§ **Supplied records**
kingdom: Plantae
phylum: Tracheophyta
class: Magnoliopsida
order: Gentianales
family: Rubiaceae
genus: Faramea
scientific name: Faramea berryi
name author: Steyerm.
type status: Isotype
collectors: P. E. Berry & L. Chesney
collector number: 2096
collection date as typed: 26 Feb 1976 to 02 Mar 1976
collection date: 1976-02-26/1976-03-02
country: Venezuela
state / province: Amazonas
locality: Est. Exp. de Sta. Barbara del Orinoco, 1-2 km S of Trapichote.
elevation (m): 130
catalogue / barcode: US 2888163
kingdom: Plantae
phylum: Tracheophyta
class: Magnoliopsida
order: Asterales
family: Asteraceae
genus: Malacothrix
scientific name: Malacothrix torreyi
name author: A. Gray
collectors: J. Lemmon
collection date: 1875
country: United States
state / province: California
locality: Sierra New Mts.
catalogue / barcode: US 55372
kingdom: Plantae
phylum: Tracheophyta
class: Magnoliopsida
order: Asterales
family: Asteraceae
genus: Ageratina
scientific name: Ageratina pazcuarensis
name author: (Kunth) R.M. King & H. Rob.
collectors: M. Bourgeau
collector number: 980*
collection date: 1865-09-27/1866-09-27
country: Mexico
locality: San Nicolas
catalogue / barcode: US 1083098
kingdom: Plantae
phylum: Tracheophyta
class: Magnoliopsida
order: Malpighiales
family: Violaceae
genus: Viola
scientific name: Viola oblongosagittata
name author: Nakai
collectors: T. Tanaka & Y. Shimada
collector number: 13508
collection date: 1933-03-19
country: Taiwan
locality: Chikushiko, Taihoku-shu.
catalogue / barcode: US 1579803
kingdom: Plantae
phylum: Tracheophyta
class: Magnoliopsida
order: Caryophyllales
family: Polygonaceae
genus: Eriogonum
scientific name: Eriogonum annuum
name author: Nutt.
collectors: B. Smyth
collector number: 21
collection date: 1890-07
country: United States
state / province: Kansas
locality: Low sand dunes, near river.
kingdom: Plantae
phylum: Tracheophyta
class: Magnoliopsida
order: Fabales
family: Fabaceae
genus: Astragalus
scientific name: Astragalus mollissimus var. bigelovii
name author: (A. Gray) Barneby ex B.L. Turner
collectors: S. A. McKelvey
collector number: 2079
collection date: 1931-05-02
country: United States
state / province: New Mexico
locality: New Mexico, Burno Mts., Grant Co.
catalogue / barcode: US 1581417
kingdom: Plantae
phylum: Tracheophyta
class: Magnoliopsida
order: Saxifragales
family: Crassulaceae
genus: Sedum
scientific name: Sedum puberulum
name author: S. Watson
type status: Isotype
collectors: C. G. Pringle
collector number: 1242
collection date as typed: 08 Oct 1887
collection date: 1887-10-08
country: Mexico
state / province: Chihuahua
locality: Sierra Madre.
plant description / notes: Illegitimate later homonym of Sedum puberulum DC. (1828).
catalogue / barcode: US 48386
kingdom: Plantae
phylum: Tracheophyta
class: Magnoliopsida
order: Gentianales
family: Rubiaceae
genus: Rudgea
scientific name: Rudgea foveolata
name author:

§ **Written instruction**
Copy out the lines of the material from the one containing "family: Polygonaceae" through the one containing "name author: S. Watson", with both of those lines included.

§ **Answer**
family: Polygonaceae
genus: Eriogonum
scientific name: Eriogonum annuum
name author: Nutt.
collectors: B. Smyth
collector number: 21
collection date: 1890-07
country: United States
state / province: Kansas
locality: Low sand dunes, near river.
kingdom: Plantae
phylum: Tracheophyta
class: Magnoliopsida
order: Fabales
family: Fabaceae
genus: Astragalus
scientific name: Astragalus mollissimus var. bigelovii
name author: (A. Gray) Barneby ex B.L. Turner
collectors: S. A. McKelvey
collector number: 2079
collection date: 1931-05-02
country: United States
state / province: New Mexico
locality: New Mexico, Burno Mts., Grant Co.
catalogue / barcode: US 1581417
kingdom: Plantae
phylum: Tracheophyta
class: Magnoliopsida
order: Saxifragales
family: Crassulaceae
genus: Sedum
scientific name: Sedum puberulum
name author: S. Watson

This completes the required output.